In his claims, Curtis suggests that he would not have pled guilty to all of the charges if he had received better assistance from counsel regarding the rape charge and the forcible sodomy charge that required the prosecution to prove that the rape or sodomy had occurred against the will of the victim. Given the incontrovertible evidence of Curtis's guilt with respect to most of the charges and the certainty of a mandatory life sentence in the absence of Curtis's plea of guilty, Curtis simply cannot show any prejudice flowing from the deficiency of counsel. See Meyer, 506 F.3d at 370 ("[S]ometimes it is the nature of the evidence, rather than the acts of the lawyer, that `prejudice' the defendant."). For example, Curtis had no defense to the charge that he had raped K.Y. in that he had sexual intercourse with her when she was under the age of 13. K.Y.'s testimony concerning that charge would have been corroborated by K.Y.'s accurate description of Curtis's genitalia, by the letter Curtis sent to his wife, by his recorded telephone conversation to his wife from the RRJ, and by Mr.

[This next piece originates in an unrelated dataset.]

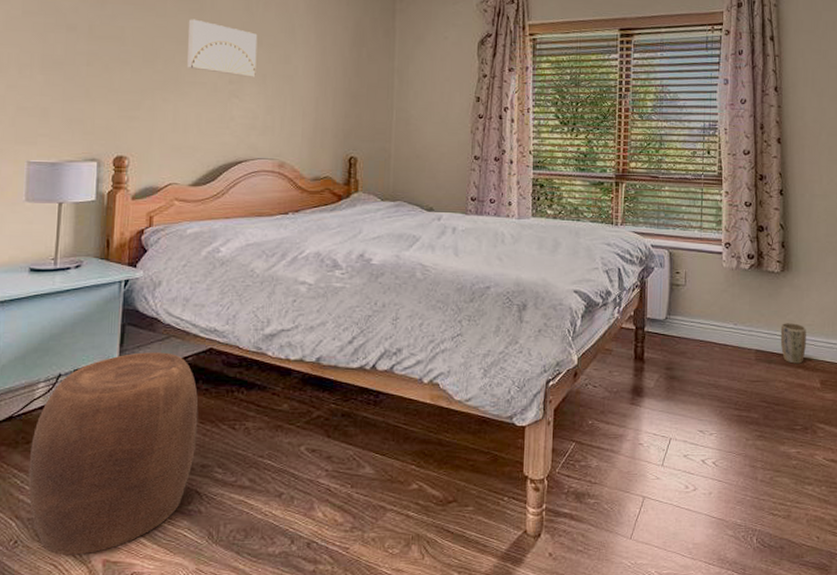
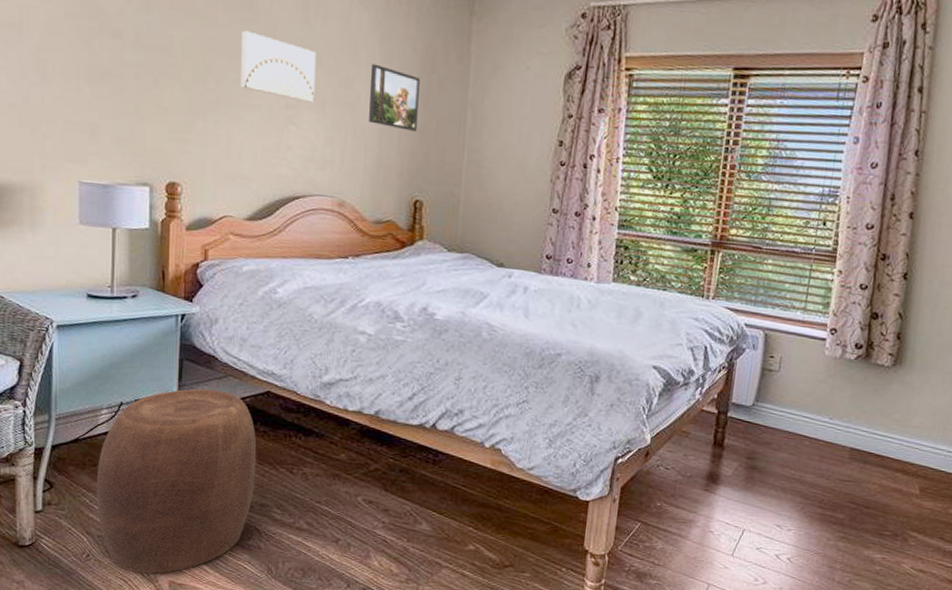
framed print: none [306,41,351,97] -> present [369,63,420,131]
plant pot: present [780,323,806,364] -> none [879,422,912,467]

Strainer's testimony that Curtis had admitted to having sex with K.Y.
In exchange for Curtis's plea of guilty, the prosecution agreed to forego the mandatory term of life imprisonment provided by section 18.2-67.5:3 of the Virginia Code. Thus, a guilty plea offered Curtis's only chance to avoid a mandatory life sentence. "Faced with virtually no chance to succeed [in avoiding a conviction for rape] at trial," Curtis cannot demonstrate "that an objective defendant would have insisted on going to trial" to contest that a few of the sexual acts were committed with K.Y.'s consent,
An appropriate Order shall accompany this Memorandum Opinion.
Va. Code Ann. § 18.2-67.5:3(A) (West 2004).